··· Exercise material ···

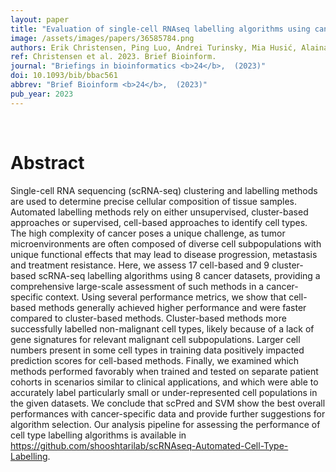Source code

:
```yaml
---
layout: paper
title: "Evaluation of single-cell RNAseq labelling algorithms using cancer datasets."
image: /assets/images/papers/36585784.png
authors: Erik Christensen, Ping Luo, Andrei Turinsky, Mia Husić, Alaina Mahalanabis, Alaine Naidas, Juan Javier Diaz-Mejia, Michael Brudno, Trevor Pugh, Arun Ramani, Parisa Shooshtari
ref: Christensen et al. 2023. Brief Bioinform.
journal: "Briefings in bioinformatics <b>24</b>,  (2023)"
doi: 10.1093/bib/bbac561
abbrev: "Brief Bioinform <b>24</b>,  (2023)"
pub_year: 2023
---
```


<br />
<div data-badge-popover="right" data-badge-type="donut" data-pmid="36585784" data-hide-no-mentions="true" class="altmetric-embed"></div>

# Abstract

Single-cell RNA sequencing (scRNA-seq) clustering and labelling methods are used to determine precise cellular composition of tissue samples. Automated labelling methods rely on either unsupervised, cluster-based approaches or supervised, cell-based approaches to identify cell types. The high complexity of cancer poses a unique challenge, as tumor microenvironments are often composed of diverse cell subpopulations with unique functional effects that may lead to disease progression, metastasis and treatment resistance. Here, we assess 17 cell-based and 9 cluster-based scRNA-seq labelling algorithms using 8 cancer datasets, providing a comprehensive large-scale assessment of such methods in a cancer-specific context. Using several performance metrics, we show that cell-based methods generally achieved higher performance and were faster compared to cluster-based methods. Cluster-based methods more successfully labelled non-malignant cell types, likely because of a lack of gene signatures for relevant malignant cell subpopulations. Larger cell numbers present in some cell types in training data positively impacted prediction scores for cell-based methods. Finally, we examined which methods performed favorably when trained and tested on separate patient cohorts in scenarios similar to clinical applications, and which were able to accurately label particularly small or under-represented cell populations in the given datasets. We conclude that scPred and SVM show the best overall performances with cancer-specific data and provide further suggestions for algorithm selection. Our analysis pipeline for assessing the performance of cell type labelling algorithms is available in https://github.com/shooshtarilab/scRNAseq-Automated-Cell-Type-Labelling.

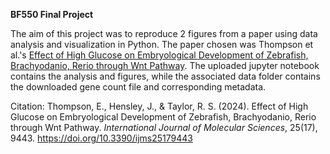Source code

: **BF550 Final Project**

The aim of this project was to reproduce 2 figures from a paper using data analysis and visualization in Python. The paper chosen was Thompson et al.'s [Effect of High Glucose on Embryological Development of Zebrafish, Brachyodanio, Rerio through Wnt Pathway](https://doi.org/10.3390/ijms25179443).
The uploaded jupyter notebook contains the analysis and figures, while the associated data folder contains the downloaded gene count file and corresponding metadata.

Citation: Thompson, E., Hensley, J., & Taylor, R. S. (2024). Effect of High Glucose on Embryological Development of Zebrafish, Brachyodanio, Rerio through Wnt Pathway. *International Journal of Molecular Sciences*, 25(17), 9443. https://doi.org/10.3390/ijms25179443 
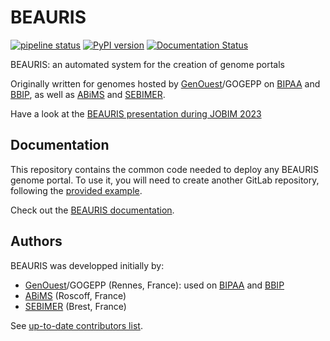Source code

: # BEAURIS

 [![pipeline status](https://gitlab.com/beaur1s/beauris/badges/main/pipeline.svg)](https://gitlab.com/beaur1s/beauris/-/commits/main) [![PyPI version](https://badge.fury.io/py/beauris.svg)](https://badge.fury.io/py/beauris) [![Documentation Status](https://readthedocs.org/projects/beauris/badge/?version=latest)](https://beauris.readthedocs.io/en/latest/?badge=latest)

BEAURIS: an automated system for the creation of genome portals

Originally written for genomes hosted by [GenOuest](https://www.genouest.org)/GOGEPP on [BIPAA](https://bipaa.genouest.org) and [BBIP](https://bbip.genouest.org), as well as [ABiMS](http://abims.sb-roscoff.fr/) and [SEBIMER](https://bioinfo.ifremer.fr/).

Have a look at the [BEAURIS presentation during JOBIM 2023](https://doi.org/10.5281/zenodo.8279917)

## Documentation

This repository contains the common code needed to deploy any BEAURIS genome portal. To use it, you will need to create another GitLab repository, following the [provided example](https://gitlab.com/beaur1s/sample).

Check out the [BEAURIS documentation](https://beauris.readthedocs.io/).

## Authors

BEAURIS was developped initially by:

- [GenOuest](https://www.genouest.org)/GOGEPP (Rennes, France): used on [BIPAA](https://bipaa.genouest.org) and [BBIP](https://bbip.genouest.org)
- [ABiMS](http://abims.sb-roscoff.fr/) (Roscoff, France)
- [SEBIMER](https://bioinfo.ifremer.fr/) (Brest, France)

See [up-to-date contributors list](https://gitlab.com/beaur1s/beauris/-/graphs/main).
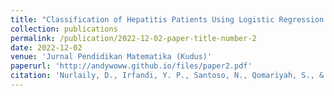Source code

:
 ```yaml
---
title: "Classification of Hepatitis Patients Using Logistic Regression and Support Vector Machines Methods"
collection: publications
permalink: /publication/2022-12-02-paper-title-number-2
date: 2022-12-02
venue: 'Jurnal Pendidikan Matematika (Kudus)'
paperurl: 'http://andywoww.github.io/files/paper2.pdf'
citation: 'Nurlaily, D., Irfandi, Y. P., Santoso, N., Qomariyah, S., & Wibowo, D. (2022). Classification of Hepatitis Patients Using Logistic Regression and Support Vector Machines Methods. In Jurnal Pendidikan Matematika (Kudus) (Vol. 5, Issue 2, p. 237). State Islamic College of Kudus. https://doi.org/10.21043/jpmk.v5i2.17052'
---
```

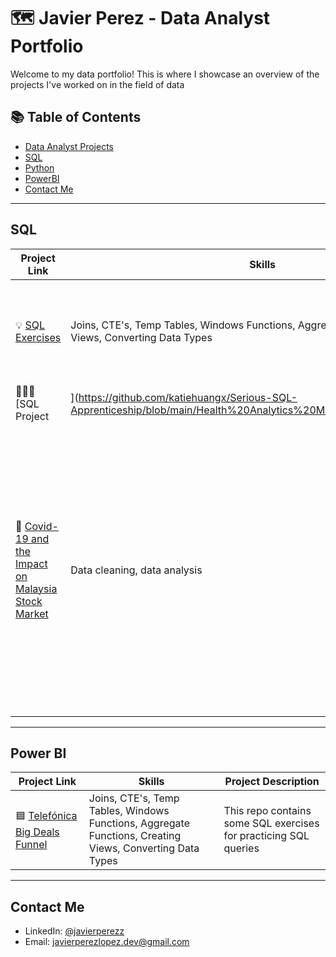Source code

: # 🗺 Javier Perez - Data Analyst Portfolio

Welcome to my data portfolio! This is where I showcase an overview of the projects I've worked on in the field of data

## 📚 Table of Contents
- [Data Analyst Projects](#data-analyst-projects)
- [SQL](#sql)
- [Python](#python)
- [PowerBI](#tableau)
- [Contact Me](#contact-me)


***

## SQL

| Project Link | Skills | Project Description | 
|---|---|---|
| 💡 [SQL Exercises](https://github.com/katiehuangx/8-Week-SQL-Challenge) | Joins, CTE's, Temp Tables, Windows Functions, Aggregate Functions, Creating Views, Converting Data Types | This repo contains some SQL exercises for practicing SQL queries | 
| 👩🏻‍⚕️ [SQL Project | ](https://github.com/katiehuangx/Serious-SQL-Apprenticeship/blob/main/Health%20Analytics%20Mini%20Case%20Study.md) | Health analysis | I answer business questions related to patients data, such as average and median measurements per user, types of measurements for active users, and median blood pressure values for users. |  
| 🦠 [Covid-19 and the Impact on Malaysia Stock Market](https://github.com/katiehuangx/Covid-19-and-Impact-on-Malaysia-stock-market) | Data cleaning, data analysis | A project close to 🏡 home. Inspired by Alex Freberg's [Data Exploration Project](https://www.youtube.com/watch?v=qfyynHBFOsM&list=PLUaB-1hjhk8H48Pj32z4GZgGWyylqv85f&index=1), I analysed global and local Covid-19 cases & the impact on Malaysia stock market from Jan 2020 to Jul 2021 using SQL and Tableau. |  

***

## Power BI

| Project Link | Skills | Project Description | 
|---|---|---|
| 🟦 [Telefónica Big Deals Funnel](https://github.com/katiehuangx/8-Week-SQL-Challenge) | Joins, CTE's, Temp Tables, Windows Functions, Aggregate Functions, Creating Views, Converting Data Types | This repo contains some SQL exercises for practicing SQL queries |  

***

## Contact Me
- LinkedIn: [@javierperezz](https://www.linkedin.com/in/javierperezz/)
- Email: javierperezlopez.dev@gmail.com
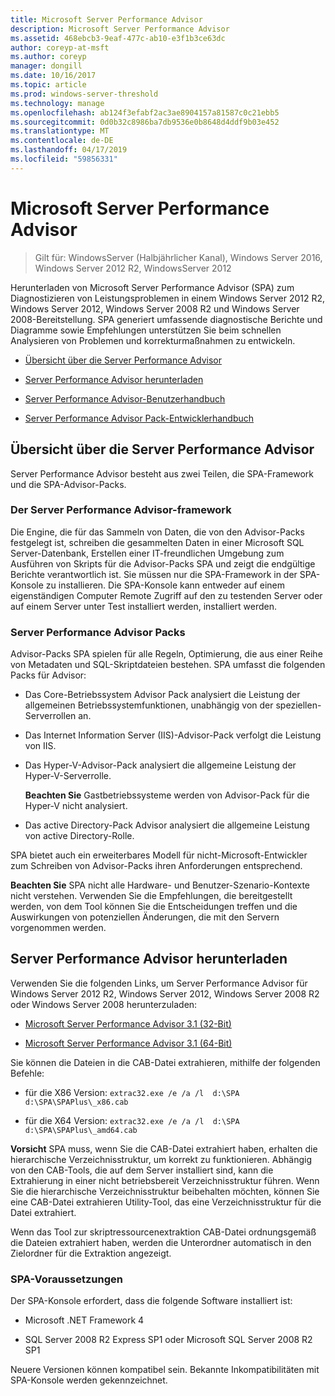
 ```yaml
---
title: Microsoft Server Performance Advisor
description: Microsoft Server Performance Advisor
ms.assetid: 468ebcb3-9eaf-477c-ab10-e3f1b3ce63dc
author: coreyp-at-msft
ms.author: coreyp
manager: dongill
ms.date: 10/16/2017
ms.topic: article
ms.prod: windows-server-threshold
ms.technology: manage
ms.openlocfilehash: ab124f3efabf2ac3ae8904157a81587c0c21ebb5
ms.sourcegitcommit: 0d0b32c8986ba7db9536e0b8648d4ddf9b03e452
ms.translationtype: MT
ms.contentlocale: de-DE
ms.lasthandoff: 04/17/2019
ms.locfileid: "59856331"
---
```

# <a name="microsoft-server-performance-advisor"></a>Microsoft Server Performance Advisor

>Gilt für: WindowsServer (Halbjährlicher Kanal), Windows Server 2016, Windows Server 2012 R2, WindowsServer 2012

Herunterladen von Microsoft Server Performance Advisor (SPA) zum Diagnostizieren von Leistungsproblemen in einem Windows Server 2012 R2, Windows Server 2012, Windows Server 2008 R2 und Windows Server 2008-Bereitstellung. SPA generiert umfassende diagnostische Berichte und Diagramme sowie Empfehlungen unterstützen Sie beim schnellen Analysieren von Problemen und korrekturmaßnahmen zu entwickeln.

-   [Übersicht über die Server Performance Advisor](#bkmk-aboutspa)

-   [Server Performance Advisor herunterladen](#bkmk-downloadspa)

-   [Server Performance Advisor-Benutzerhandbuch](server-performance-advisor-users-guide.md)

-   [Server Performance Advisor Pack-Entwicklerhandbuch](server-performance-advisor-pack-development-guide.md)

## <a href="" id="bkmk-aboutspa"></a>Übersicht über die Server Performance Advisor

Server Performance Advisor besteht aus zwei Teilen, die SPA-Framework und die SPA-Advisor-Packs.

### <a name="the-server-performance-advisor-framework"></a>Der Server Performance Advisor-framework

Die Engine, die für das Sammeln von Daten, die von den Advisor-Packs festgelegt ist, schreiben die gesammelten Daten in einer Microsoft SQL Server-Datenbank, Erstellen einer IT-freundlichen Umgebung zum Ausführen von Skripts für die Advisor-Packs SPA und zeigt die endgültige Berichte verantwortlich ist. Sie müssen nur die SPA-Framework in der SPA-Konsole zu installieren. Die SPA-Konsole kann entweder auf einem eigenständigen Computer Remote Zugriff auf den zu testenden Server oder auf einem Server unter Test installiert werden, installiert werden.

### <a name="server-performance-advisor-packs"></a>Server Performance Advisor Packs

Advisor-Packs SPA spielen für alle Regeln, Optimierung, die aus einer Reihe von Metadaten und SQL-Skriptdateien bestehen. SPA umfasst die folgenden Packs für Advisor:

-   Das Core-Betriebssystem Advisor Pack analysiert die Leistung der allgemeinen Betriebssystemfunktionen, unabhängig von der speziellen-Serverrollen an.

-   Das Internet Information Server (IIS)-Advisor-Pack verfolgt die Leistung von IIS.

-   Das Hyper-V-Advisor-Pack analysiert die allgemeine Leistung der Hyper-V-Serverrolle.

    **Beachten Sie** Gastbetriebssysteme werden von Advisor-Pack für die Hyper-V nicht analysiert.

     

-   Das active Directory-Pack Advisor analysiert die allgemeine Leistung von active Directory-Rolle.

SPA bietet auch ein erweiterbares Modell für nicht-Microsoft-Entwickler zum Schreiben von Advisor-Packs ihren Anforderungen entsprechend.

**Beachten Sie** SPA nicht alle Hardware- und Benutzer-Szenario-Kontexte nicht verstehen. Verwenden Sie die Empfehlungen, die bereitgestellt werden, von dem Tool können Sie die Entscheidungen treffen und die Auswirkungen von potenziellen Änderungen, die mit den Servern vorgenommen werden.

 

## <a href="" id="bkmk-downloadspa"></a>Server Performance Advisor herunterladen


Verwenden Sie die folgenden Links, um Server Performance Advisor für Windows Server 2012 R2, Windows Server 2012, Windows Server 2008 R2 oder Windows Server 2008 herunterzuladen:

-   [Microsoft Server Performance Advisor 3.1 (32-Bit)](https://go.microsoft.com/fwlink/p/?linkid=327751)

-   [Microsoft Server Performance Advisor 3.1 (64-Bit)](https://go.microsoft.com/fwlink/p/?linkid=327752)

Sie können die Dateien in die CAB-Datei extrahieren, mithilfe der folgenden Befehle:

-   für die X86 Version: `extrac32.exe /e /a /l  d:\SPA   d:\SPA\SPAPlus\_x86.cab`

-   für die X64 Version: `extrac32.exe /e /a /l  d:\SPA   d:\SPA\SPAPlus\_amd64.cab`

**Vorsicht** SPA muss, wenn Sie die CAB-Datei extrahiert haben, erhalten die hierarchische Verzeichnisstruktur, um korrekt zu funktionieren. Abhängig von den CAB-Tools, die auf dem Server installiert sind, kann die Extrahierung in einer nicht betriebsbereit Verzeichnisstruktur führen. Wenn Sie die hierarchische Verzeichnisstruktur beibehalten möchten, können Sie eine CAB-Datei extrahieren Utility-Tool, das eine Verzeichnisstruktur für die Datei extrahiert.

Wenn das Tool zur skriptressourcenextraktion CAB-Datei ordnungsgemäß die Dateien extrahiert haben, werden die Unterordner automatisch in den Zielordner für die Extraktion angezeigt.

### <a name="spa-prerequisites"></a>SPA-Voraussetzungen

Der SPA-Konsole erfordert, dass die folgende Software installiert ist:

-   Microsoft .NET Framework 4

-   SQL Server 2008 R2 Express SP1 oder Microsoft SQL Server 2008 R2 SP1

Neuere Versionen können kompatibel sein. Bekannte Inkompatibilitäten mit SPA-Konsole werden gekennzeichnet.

···

● **Task**: Only lines of the data holding the word "Converting" go in the answer. Please copy each of them.

● **Output below**:
| 💡 [SQL Exercises](https://github.com/katiehuangx/8-Week-SQL-Challenge) | Joins, CTE's, Temp Tables, Windows Functions, Aggregate Functions, Creating Views, Converting Data Types | This repo contains some SQL exercises for practicing SQL queries | 
| 🟦 [Telefónica Big Deals Funnel](https://github.com/katiehuangx/8-Week-SQL-Challenge) | Joins, CTE's, Temp Tables, Windows Functions, Aggregate Functions, Creating Views, Converting Data Types | This repo contains some SQL exercises for practicing SQL queries |  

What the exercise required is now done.